Él había cursado en el aula de maestro de primaria, y en el camino polvoriento. En la calle de los muertos que asomaban de las ruinas, y en el encañonamiento de la GN. En la injusticia de los dueños y en el sindicato. En la borrachera del olvidado, en el tango, el vals peruano y el bolero. Sobre todo en la página lateral del reportero. Esa página que puede ser hueso, huella y símbolo de la fugacidad. Él me había contado todas las historias, en diferentes días y grados, con diversos tonos y sombras, con más o menos lágrimas. Todas eran una: un niño semicampesino e “hijo natural” que luego es hombre coherente el resto de su vida. Como tantos otros de su generación, era un hombre que golpeaba una ciudadanía del futuro que nunca vino.
En junio de 2001 estoy junto a su cama de hospital. Hablamos de las cosas que se puede hablar en esas penumbras dolorosas. El presupuesto de salud, la falta de humanismo de los médicos, y la lucha de clases. Le doy un beso en la barba crecida y me despido. Recuerdo otros besos. Especialmente aquel de cuando regresé de alfabetizar: ese beso de la dulzura era más importante que las hipótesis de los bien portados hijos de Sandino.

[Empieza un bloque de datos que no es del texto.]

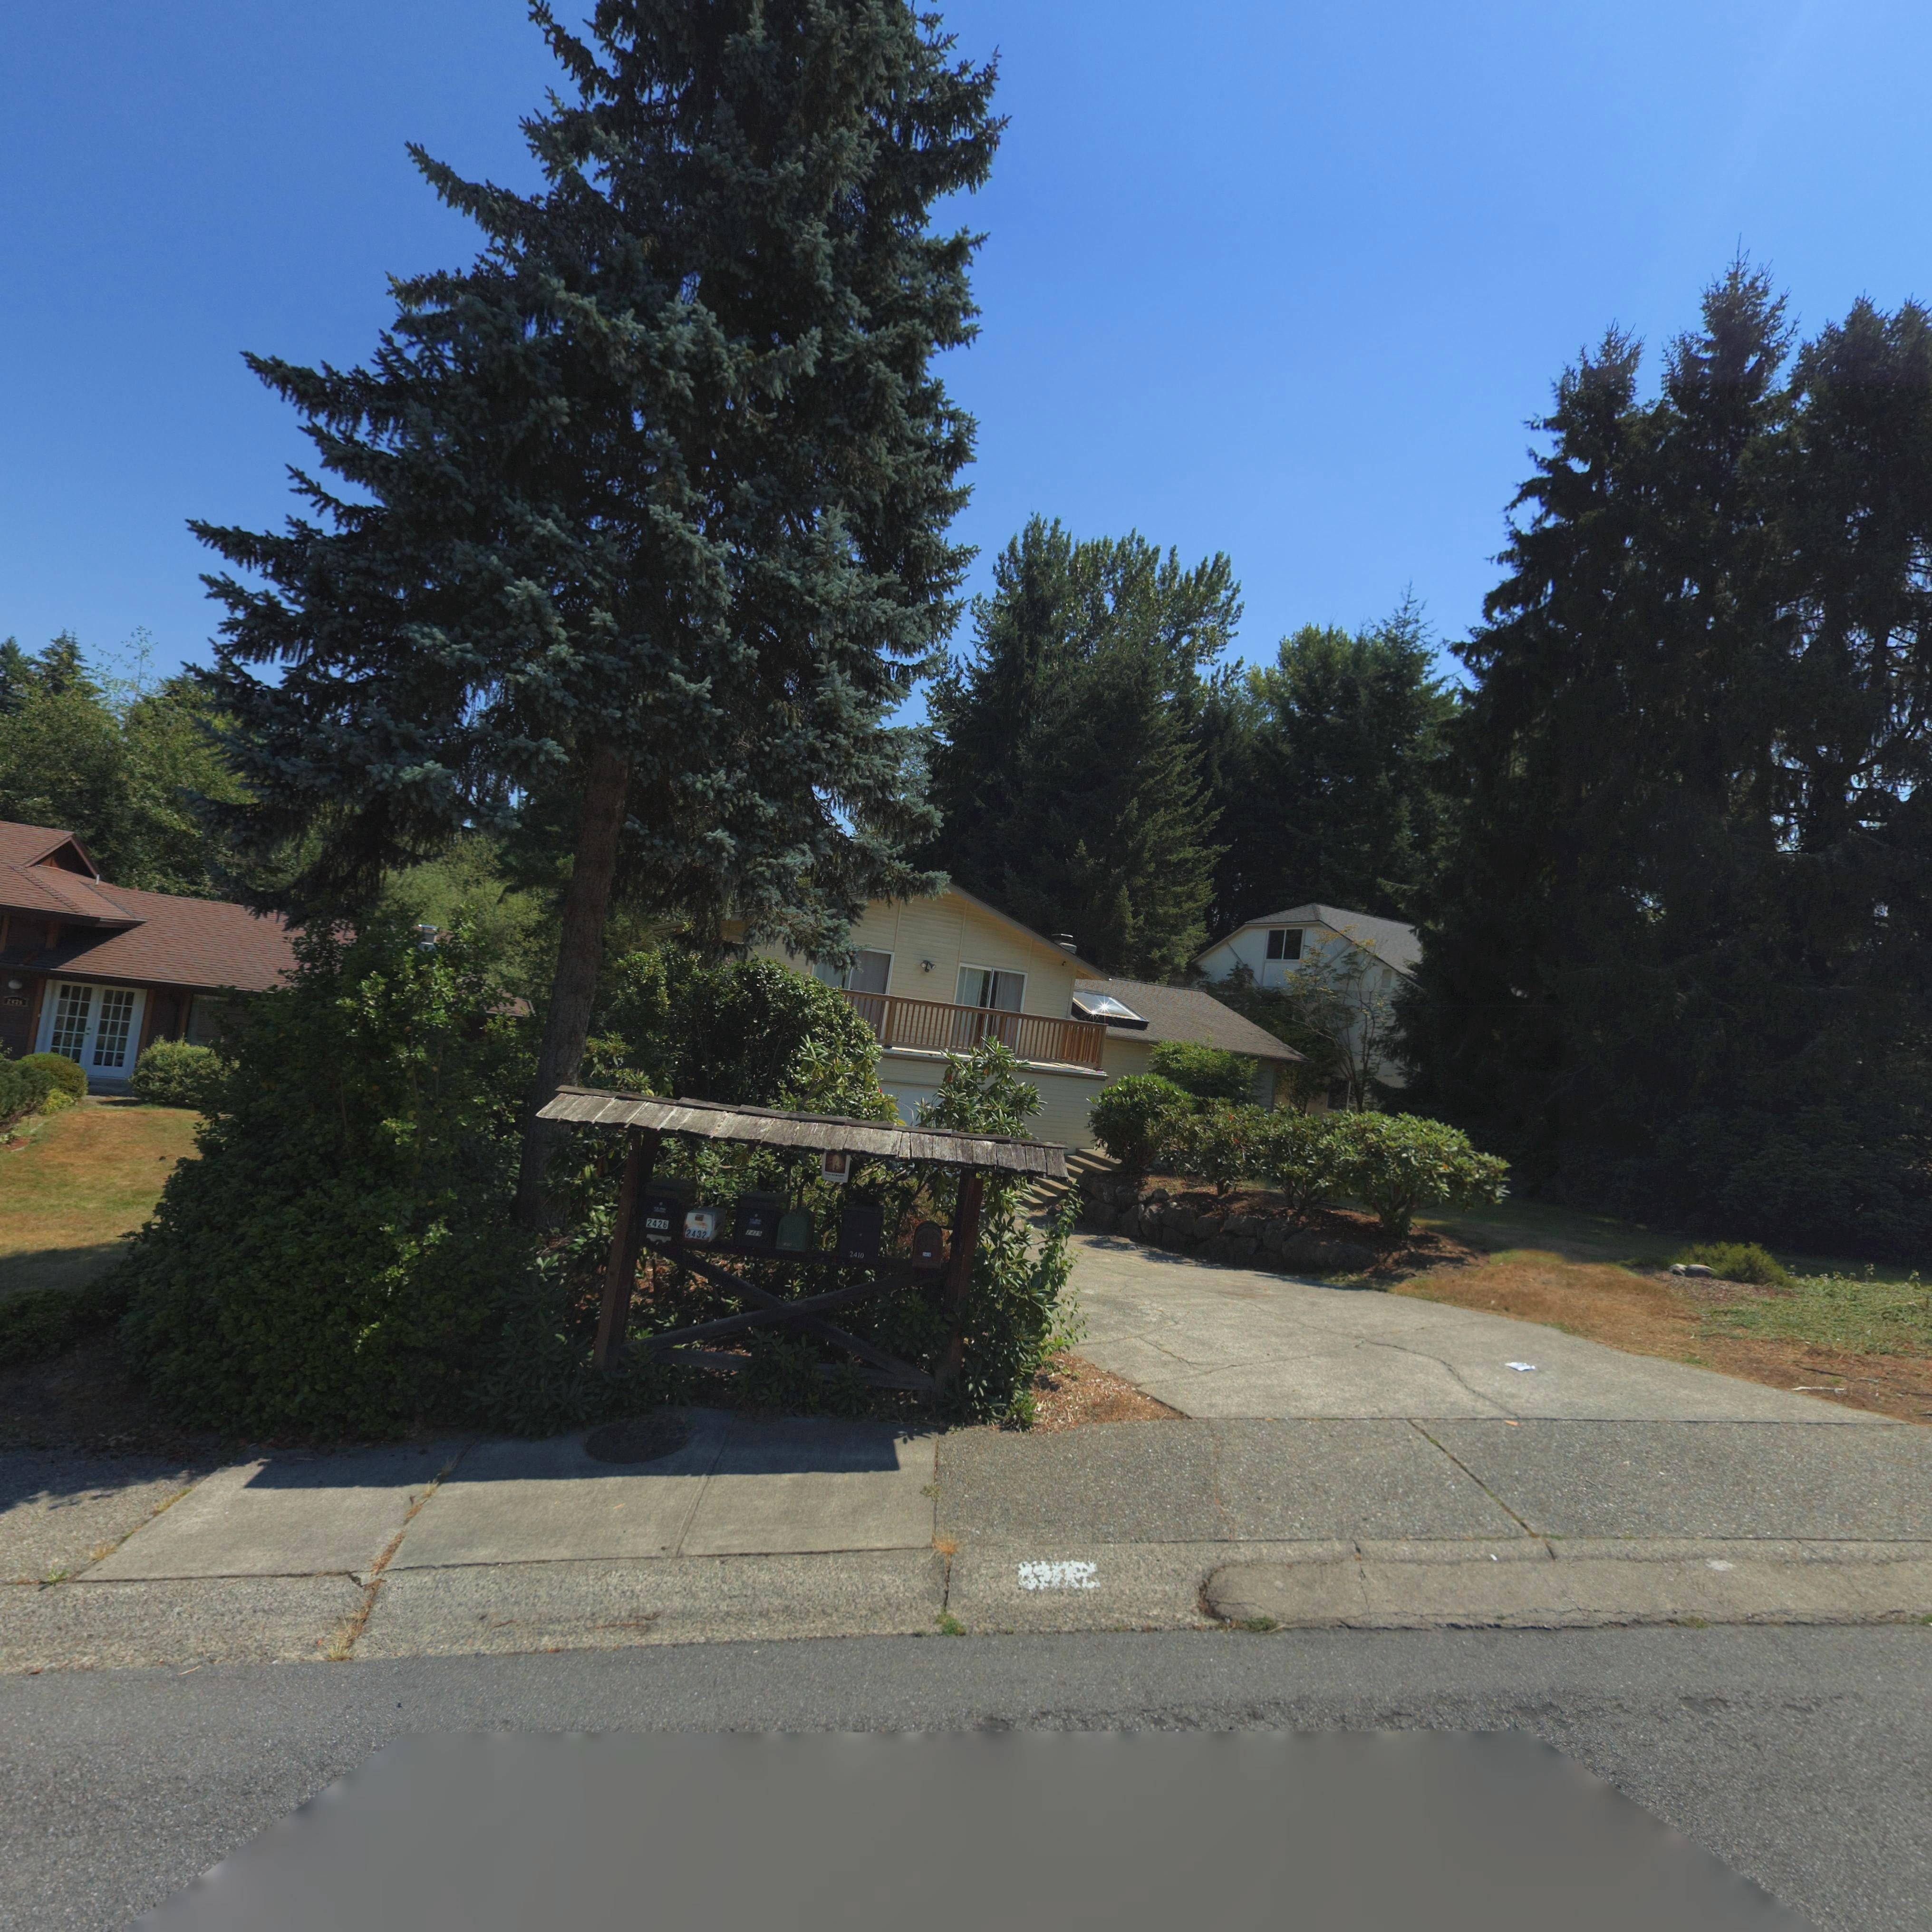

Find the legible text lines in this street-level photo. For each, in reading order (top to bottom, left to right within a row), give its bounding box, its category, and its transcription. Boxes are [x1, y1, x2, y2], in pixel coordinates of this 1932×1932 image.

[646, 1217, 669, 1229] StreetNumber: 2426
[685, 1227, 707, 1239] StreetNumber: 2432
[848, 1250, 865, 1259] StreetNumber: 2410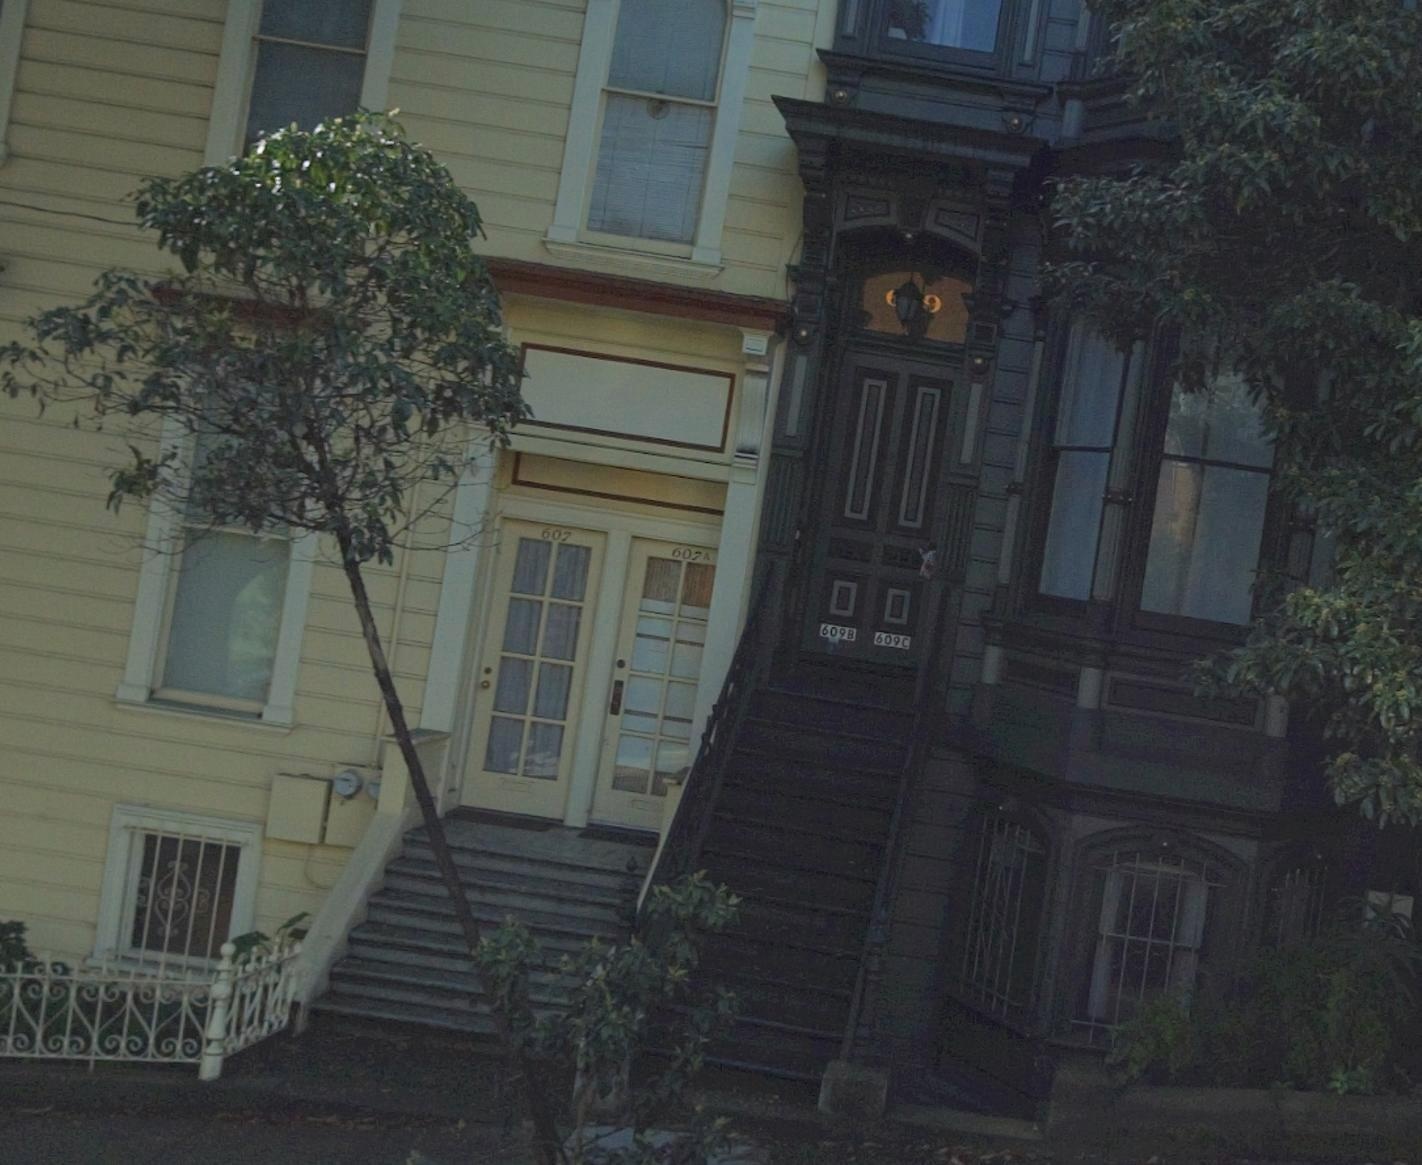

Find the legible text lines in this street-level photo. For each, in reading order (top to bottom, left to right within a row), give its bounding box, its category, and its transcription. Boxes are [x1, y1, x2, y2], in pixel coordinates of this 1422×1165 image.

[920, 292, 944, 316] StreetNumber: 9
[539, 525, 577, 544] StreetNumber: 607
[669, 544, 712, 563] StreetNumber: 607 A
[818, 623, 856, 643] StreetNumber: 609 B
[874, 631, 911, 650] StreetNumber: 609 C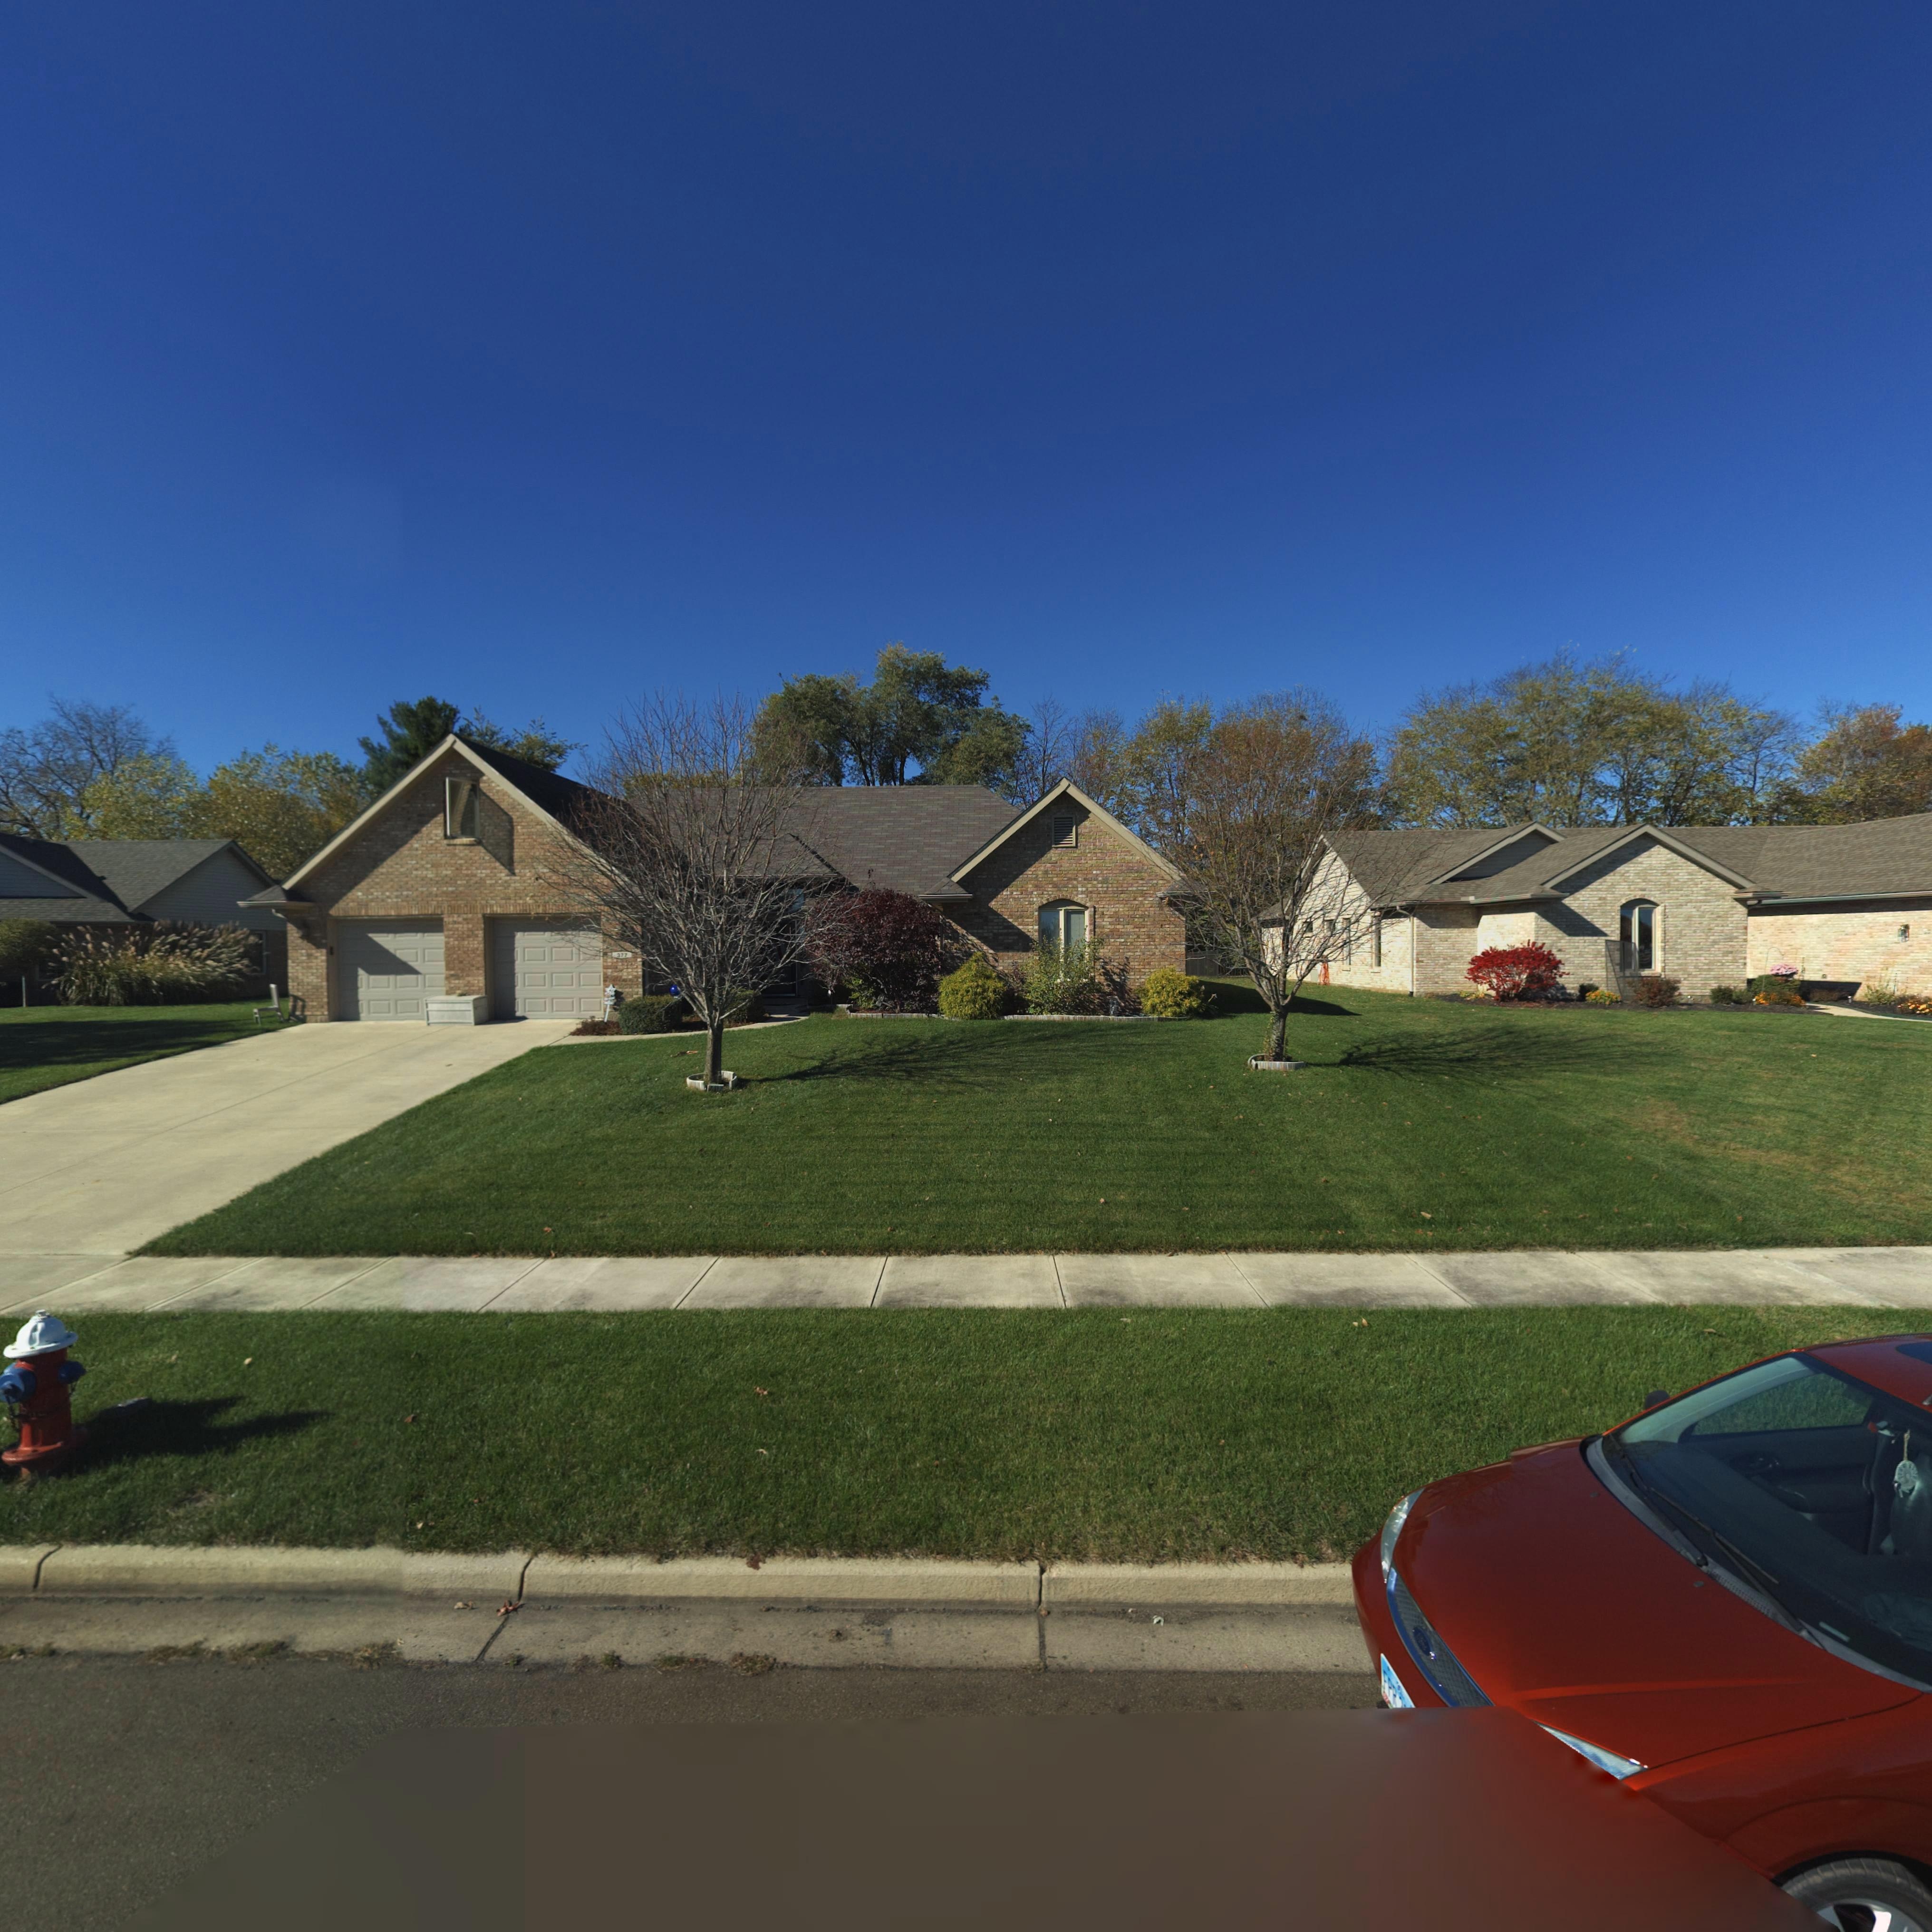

Hace nueve meses dejé de ir al cine. Desde antes que él se fuera, porque era mi duelo y mi homenaje. Veo únicamente una película de la memoria y otra del sueño. Memorizo su gallardía, la última vez que lo abracé, y susurraba algo de unas letras que navegarían el aire. El sueño que se corporiza es el de la madre que surge de la nada para transmitir en un abrazo el secreto, el código y el amor. Ya soy ahora, junto a él, esa memoria y ese sueño.
Todo esto es como quedar sin piernas mientras sopla el viento que trae polvo, y viejas memorias del Salmo 23 se susurran. Este arpegio de hojas besadas por el aire. El final de un filme en el que el héroe nos ha dejado desde antes y nosotros, los sobrevivientes secundarios, usamos el último rollo para sentir ceniza en la garganta.
A la memoria de LDL, publicado en El Nuevo Diario, en enero de 2002.